## Work instruction
When you reach the line containing "For every layout" in the entries below, please begin setting down lines exactly, stop only after the last one, and add nothing else.

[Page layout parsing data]

- - - - -

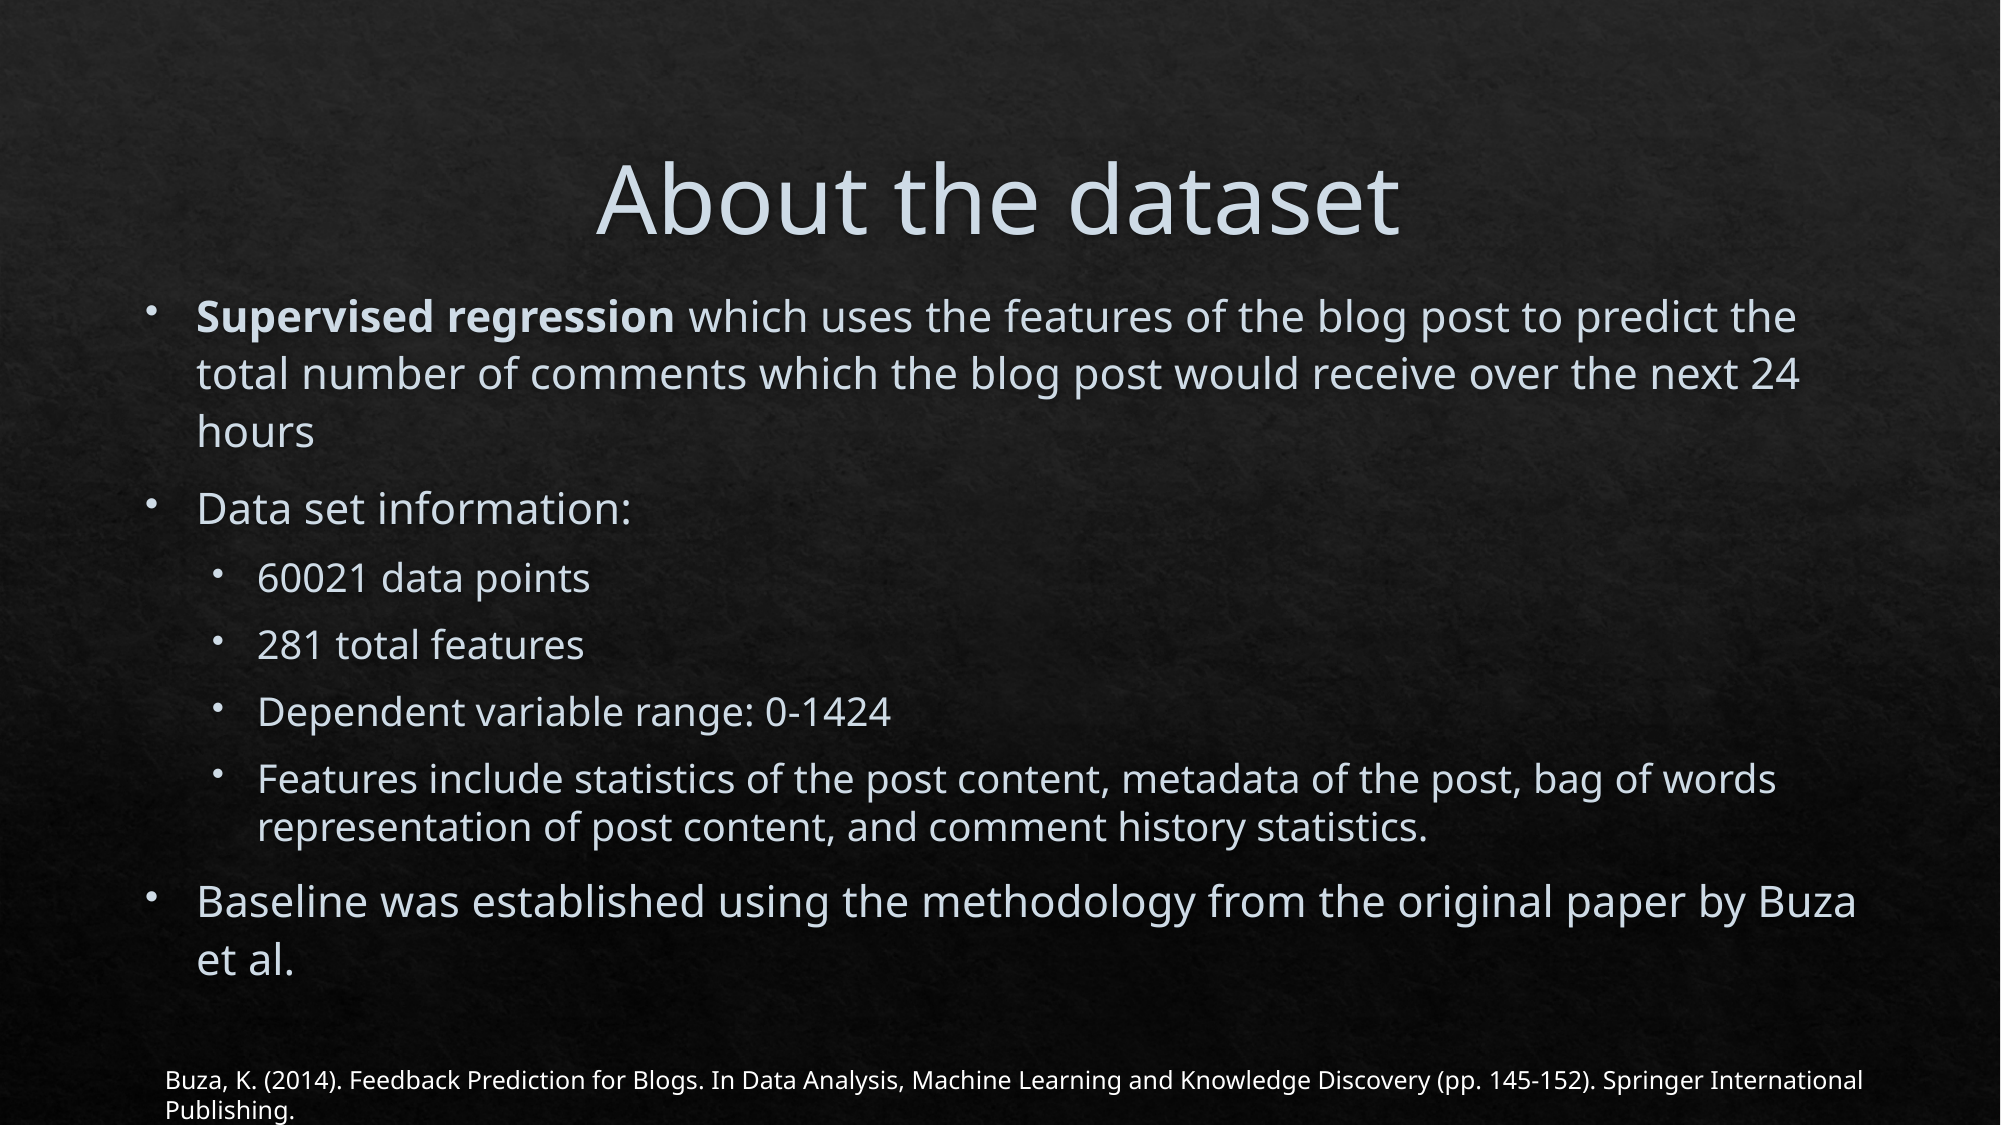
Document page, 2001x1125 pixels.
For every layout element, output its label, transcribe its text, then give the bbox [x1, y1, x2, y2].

title About the dataset [149, 99, 1849, 271]
list Supervised regression which uses the features of the blog post to predict the total number of comments which the blog post would receive over the next 24 hours Data set information: 60021 data points 281 total features Dependent variable range: 0-1424 Features include statistics of the post content, metadata of the post, bag of words representation of post content, and comment history statistics. Baseline was established using the methodology from the original paper by Buza et al. [125, 275, 1892, 992]
text_box Buza, K. (2014). Feedback Prediction for Blogs. In Data Analysis, Machine Learning and Knowledge Discovery (pp. 145-152). Springer International Publishing. [149, 1056, 1982, 1125]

- - - - -

## Task response
For every layout element, output its label, transcribe its text, then give the bbox [x1, y1, x2, y2].

title About the dataset [149, 99, 1849, 271]
list Supervised regression which uses the features of the blog post to predict the total number of comments which the blog post would receive over the next 24 hours Data set information: 60021 data points 281 total features Dependent variable range: 0-1424 Features include statistics of the post content, metadata of the post, bag of words representation of post content, and comment history statistics. Baseline was established using the methodology from the original paper by Buza et al. [125, 275, 1892, 992]
text_box Buza, K. (2014). Feedback Prediction for Blogs. In Data Analysis, Machine Learning and Knowledge Discovery (pp. 145-152). Springer International Publishing. [149, 1056, 1982, 1125]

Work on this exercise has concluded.